Écrire, c’est s’emparer des mots pour mieux jouer avec. C’est faire valser la langue, lui insuffler une énergie nouvelle, c’est surprendre toujours plus le lecteur et mettre un coup de fouet à son imagination. Certains auteurs poussent loin les limites du jeu, parfois avec bonheur, d’autres sans saveur.

Dans cet article, nous allons voir comment les écrivains nourrissent leurs textes du point de vue du lexique pour les rendre étonnants, détonants, uniques. 

Quand l’auteur joue avec le champ lexical

Dès les premières phrases, l’écrivain choisit ses mots de telle sorte qu’il nous oriente dans une certaine direction. Dans l’exemple suivant, Éric Faye emploie le « je » pour nous entrainer à la suite de son personnage principal, et, d’emblée, c’est un être difficilement saisissable qui se dessine. 

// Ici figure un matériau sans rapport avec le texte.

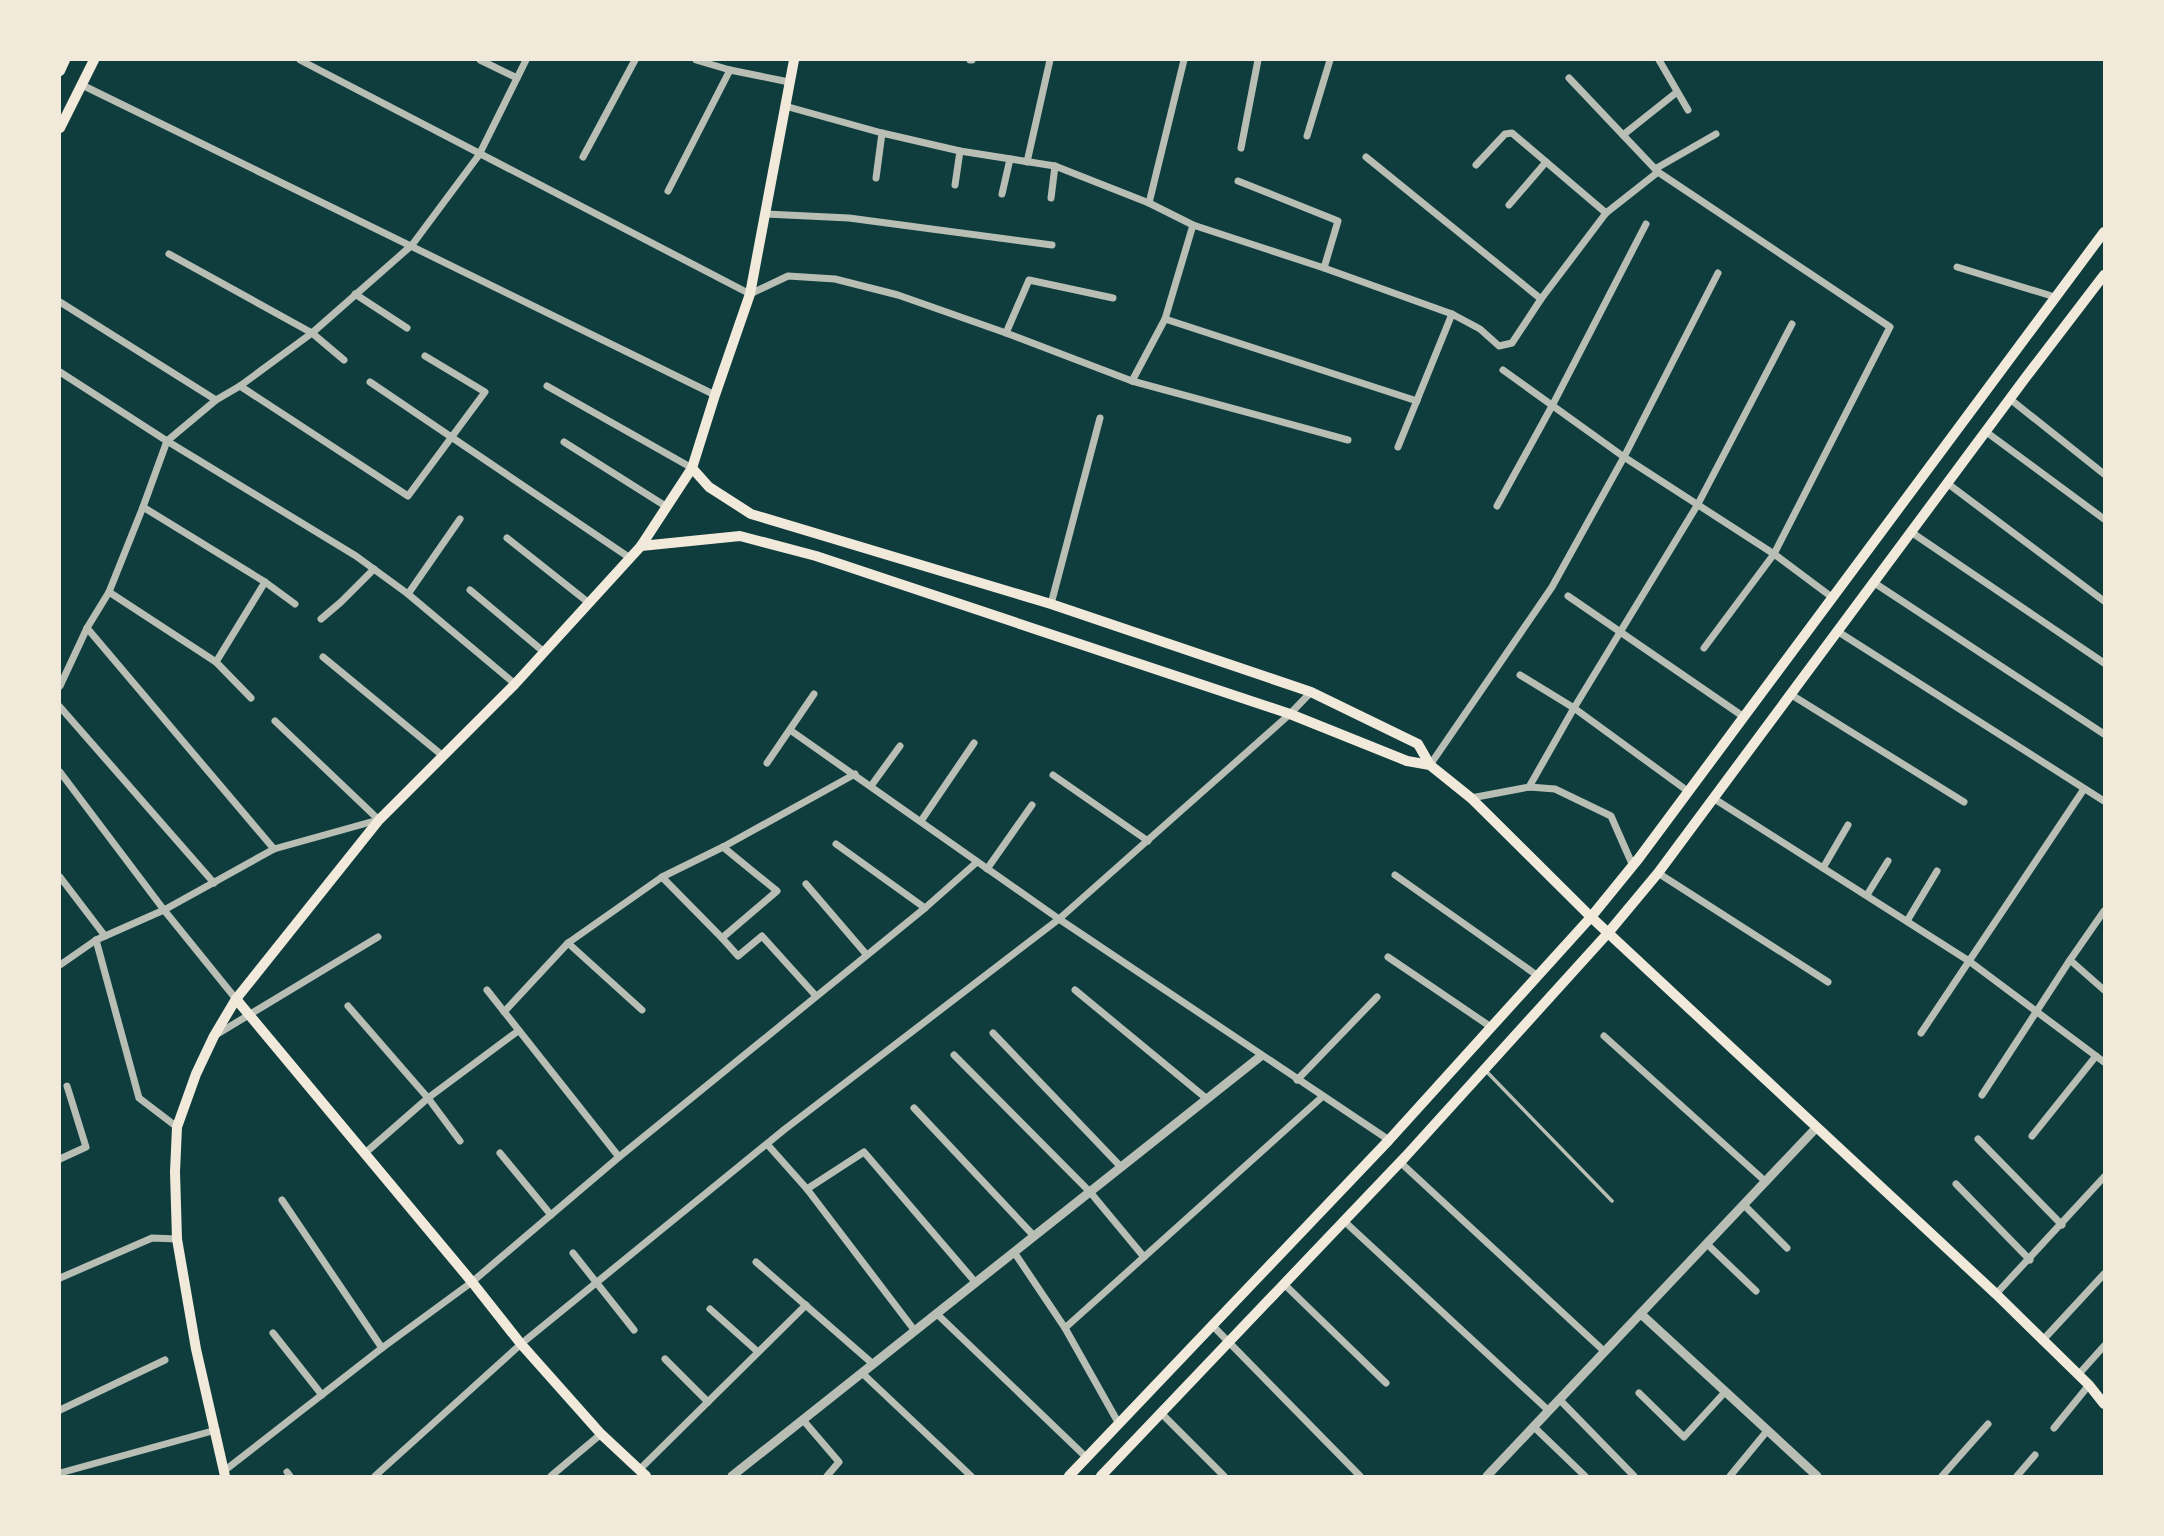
<svg xmlns="http://www.w3.org/2000/svg" width="2164" height="1536" viewBox="0 0 2164 1536" font-family="'PT Sans',sans-serif">
	<rect width="100%" height="100%" fill="#0f3d3e"/>
	<g fill="none" stroke-linecap="round" stroke-linejoin="round">
		<path stroke="#b8beb3" stroke-width="3.5" d="M 1486,1071 L 1612,1201"/>
		<g stroke="#b8beb3" stroke-width="7">
			<path d="M 300,60 L 750,294 L 788,276 L 835,279 L 898,295 L 1006,333 L 1132,381 L 1348,440"/>
			<path d="M 480,60 L 517,78"/>
			<path d="M 696,60 L 730,70 L 789,82"/>
			<path d="M 970,60 L 972,60"/>
			<path d="M 1659,60 L 1688,110"/>
			<path d="M 1569,78 L 1658,172 L 1890,327 L 1774,554 L 1704,648"/>
			<path d="M 82,85 L 715,395"/>
			<path d="M 785,106 L 882,133 L 960,151 L 1055,166 L 1149,203 L 1193,225 L 1324,268 L 1452,314 L 1480,329 L 1499,346 L 1512,343 L 1541,299"/>
			<path d="M 1623,135 L 1677,92"/>
			<path d="M 1307,136 L 1330,60"/>
			<path d="M 1241,148 L 1258,60"/>
			<path d="M 583,157 L 635,60"/>
			<path d="M 1366,157 L 1541,299 L 1606,213 L 1658,172"/>
			<path d="M 1027,162 L 1050,60"/>
			<path d="M 1476,165 L 1505,134 L 1512,133 L 1606,213"/>
			<path d="M 1655,169 L 1716,134"/>
			<path d="M 876,178 L 882,133"/>
			<path d="M 1238,181 L 1338,221 L 1324,268"/>
			<path d="M 955,185 L 960,151"/>
			<path d="M 668,191 L 730,70"/>
			<path d="M 1002,194 L 1010,159"/>
			<path d="M 1051,198 L 1055,166"/>
			<path d="M 1149,203 L 1184,60"/>
			<path d="M 1509,205 L 1546,162"/>
			<path d="M 766,214 L 849,218 L 1052,245"/>
			<path d="M 169,254 L 312,333 L 344,360"/>
			<path d="M 1957,267 L 2055,297"/>
			<path d="M 355,294 L 407,328"/>
			<path d="M 60,302 L 216,400"/>
			<path d="M 1165,319 L 1417,401"/>
			<path d="M 1006,333 L 1029,280 L 1113,298"/>
			<path d="M 1503,370 L 1624,457 L 1774,554 L 1833,598"/>
			<path d="M 60,372 L 167,441 L 356,556 L 408,594 L 515,684"/>
			<path d="M 1132,381 L 1165,319 L 1193,225"/>
			<path d="M 370,382 L 630,558"/>
			<path d="M 240,386 L 408,496 L 485,392 L 425,356"/>
			<path d="M 547,386 L 692,468"/>
			<path d="M 2010,399 L 2104,474"/>
			<path d="M 1985,431 L 2104,519"/>
			<path d="M 167,441 L 216,400 L 240,386 L 312,333 L 412,245 L 479,155 L 526,60"/>
			<path d="M 564,442 L 667,507"/>
			<path d="M 1398,447 L 1452,314"/>
			<path d="M 1947,483 L 2104,601"/>
			<path d="M 1497,506 L 1552,406 L 1646,224"/>
			<path d="M 143,507 L 265,582 L 295,604"/>
			<path d="M 1911,532 L 2104,663"/>
			<path d="M 507,538 L 589,603"/>
			<path d="M 1873,582 L 2104,734"/>
			<path d="M 470,590 L 544,652"/>
			<path d="M 109,592 L 216,662 L 251,698"/>
			<path d="M 408,594 L 460,519"/>
			<path d="M 1568,596 L 1744,717"/>
			<path d="M 1051,604 L 1100,418"/>
			<path d="M 321,619 L 341,602 L 374,569"/>
			<path d="M 87,628 L 274,849"/>
			<path d="M 1837,631 L 2104,801"/>
			<path d="M 323,657 L 443,756"/>
			<path d="M 216,662 L 265,582"/>
			<path d="M 1520,675 L 1574,708 L 1689,792"/>
			<path d="M 60,686 L 87,628 L 109,592 L 143,507 L 167,441"/>
			<path d="M 1790,694 L 1964,802"/>
			<path d="M 60,707 L 214,883"/>
			<path d="M 275,721 L 379,820"/>
			<path d="M 790,730 L 1059,919 L 1389,1140"/>
			<path d="M 767,763 L 814,694"/>
			<path d="M 1430,765 L 1552,587 L 1624,457 L 1718,273"/>
			<path d="M 60,772 L 164,910 L 236,999"/>
			<path d="M 1053,775 L 1148,841"/>
			<path d="M 871,786 L 900,746"/>
			<path d="M 1529,787 L 1574,708 L 1698,504 L 1792,324"/>
			<path d="M 1471,798 L 1529,787 L 1555,789 L 1611,816 L 1633,866"/>
			<path d="M 1713,798 L 1969,961 L 2104,1062"/>
			<path d="M 921,821 L 974,743"/>
			<path d="M 836,844 L 925,908"/>
			<path d="M 1823,868 L 1848,825"/>
			<path d="M 987,869 L 1032,805"/>
			<path d="M 1658,873 L 1828,982"/>
			<path d="M 1395,875 L 1538,976"/>
			<path d="M 60,877 L 105,936"/>
			<path d="M 662,877 L 722,938 L 777,891 L 723,847"/>
			<path d="M 806,884 L 866,954"/>
			<path d="M 1867,895 L 1888,861"/>
			<path d="M 1907,921 L 1937,871"/>
			<path d="M 722,938 L 738,956 L 762,936 L 816,996"/>
			<path d="M 96,940 L 139,1098 L 177,1127"/>
			<path d="M 568,943 L 642,1010"/>
			<path d="M 1388,957 L 1491,1027"/>
			<path d="M 2070,960 L 2104,990"/>
			<path d="M 60,965 L 96,940 L 164,910 L 274,849 L 378,820"/>
			<path d="M 487,990 L 619,1157"/>
			<path d="M 1075,990 L 1207,1099"/>
			<path d="M 348,1006 L 428,1098 L 460,1141"/>
			<path d="M 504,1012 L 568,943 L 662,877 L 723,847 L 855,774"/>
			<path d="M 993,1033 L 1121,1167"/>
			<path d="M 1921,1033 L 2084,789"/>
			<path d="M 214,1036 L 378,937"/>
			<path d="M 1604,1036 L 1766,1182"/>
			<path d="M 954,1055 L 1090,1192 L 1144,1257"/>
			<path d="M 1297,1080 L 1377,997"/>
			<path d="M 1982,1095 L 2070,960 L 2104,911"/>
			<path d="M 914,1108 L 1034,1236"/>
			<path d="M 2032,1136 L 2096,1056"/>
			<path d="M 1978,1139 L 2062,1225"/>
			<path d="M 767,1144 L 807,1189 L 915,1331"/>
			<path d="M 500,1153 L 551,1215"/>
			<path d="M 364,1154 L 428,1098 L 518,1031"/>
			<path d="M 60,1159 L 86,1147 L 67,1086"/>
			<path d="M 1400,1162 L 1605,1352"/>
			<path d="M 1956,1184 L 2030,1260"/>
			<path d="M 807,1189 L 864,1152 L 976,1283"/>
			<path d="M 282,1200 L 382,1348"/>
			<path d="M 1744,1205 L 1787,1248"/>
			<path d="M 1344,1221 L 1549,1411"/>
			<path d="M 1707,1244 L 1756,1291"/>
			<path d="M 1014,1252 L 1065,1328 L 1119,1424"/>
			<path d="M 573,1253 L 634,1330"/>
			<path d="M 756,1262 L 873,1364"/>
			<path d="M 60,1278 L 152,1238 L 177,1239"/>
			<path d="M 1284,1284 L 1386,1383"/>
			<path d="M 1996,1294 L 2104,1177"/>
			<path d="M 710,1309 L 758,1352"/>
			<path d="M 937,1314 L 1087,1458"/>
			<path d="M 1213,1326 L 1360,1476"/>
			<path d="M 1065,1328 L 1322,1097"/>
			<path d="M 273,1333 L 322,1395"/>
			<path d="M 2042,1341 L 2104,1274"/>
			<path d="M 665,1359 L 708,1402"/>
			<path d="M 862,1373 L 971,1476"/>
			<path d="M 2078,1375 L 2104,1346"/>
			<path d="M 1639,1393 L 1684,1437 L 1725,1392"/>
			<path d="M 1560,1400 L 1634,1476"/>
			<path d="M 60,1410 L 165,1360"/>
			<path d="M 1161,1413 L 1224,1476"/>
			<path d="M 803,1420 L 839,1462 L 827,1476"/>
			<path d="M 1534,1427 L 1585,1476"/>
			<path d="M 2054,1428 L 2089,1385"/>
			<path d="M 639,1470 L 806,1305"/>
			<path d="M 224,1471 L 382,1348 L 472,1282 L 619,1157 L 925,908 L 977,862"/>
			<path d="M 287,1472 L 290,1476"/>
			<path d="M 60,1473 L 216,1430"/>
			<path d="M 375,1476 L 521,1344 L 785,1129 L 1059,919 L 1290,714 L 1311,692"/>
			<path d="M 551,1476 L 601,1434"/>
			<path d="M 1730,1476 L 1767,1431"/>
			<path d="M 1942,1476 L 1988,1424"/>
			<path d="M 2017,1476 L 2035,1455"/>
		</g>
		<g stroke="#b8beb3" stroke-width="9">
			<path d="M 1641,1314 L 1817,1476"/>
			<path d="M 732,1476 L 1261,1056"/>
			<path d="M 1487,1476 L 1817,1127"/>
		</g>
		<g stroke="#f1e9da" stroke-width="10">
			<path d="M 692,468 L 709,487 L 751,514 L 1051,604 L 1311,692 L 1418,744 L 1430,765 L 1471,798 L 1591,917 L 1996,1294 L 2089,1385 L 2104,1404"/>
			<path d="M 641,546 L 740,536 L 816,556 L 1290,714 L 1407,761 L 1430,765"/>
			<path d="M 236,999 L 472,1282 L 521,1344 L 601,1434 L 646,1476"/>
			<path d="M 225,1476 L 196,1349 L 177,1239 L 175,1172 L 177,1127 L 196,1074 L 214,1036 L 236,999 L 379,820 L 515,684 L 641,546 L 692,468 L 715,395 L 750,294 L 794,60"/>
			<path d="M 1069,1476 L 1389,1140 L 1591,917 L 1639,858 L 2104,232"/>
			<path d="M 1101,1476 L 1406,1156 L 1608,933 L 1658,873 L 2026,377 L 2104,275"/>
		</g>
		<g stroke="#f1e9da" stroke-width="10">
			<path d="M 60,71 L 65,60"/>
			<path d="M 60,128 L 94,60"/>
		</g>
	</g>
	<rect width="2164" height="1536" fill="none" stroke="#f1e9da" stroke-width="122"/>
</svg>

En témoigne ce champ lexical des bordures et de l’indécision, avec des termes tels que « lisière », « chute libre », « serpents d’asphalte mou », « écume urbaine »« de guingois », « pas grand-chose », etc. 

« Il faut imaginer un quinquagénaire déçu de l’être si tôt et si fort, domicilié à la lisière de Nagasaki dans son pavillon d’un faubourg aux rues en chute libre. Et voyez ces serpents d’asphalte mou qui rampent vers le haut des monts, jusqu’à ce que toute cette écume urbaine de tôle, toiles, tuiles et je ne sais quoi encore cesse au pied d’une muraille de bambous désordonnés, de guingois. C’est là que j’habite. Qui ? Sans vouloir exagérer, je ne suis pas grand-chose. Je cultive des habitudes de célibataire qui me servent de garde-fou et me permettent de me dire qu’au fond, je ne démérite pas trop. » 

Nagasaki – Éric Faye

Entrer dans ce roman à la fois court et fuyant, c’est plonger dans le quotidien d’un homme seul, aux habitudes ancrées, aux horaires fermes qui, un jour, découvre que de la nourriture disparait chez lui, que des objets se retrouvent à d’autres places. L’homme installe alors une webcam, et découvre l’impensable : une femme habite clandestinement chez lui, et ce depuis un an !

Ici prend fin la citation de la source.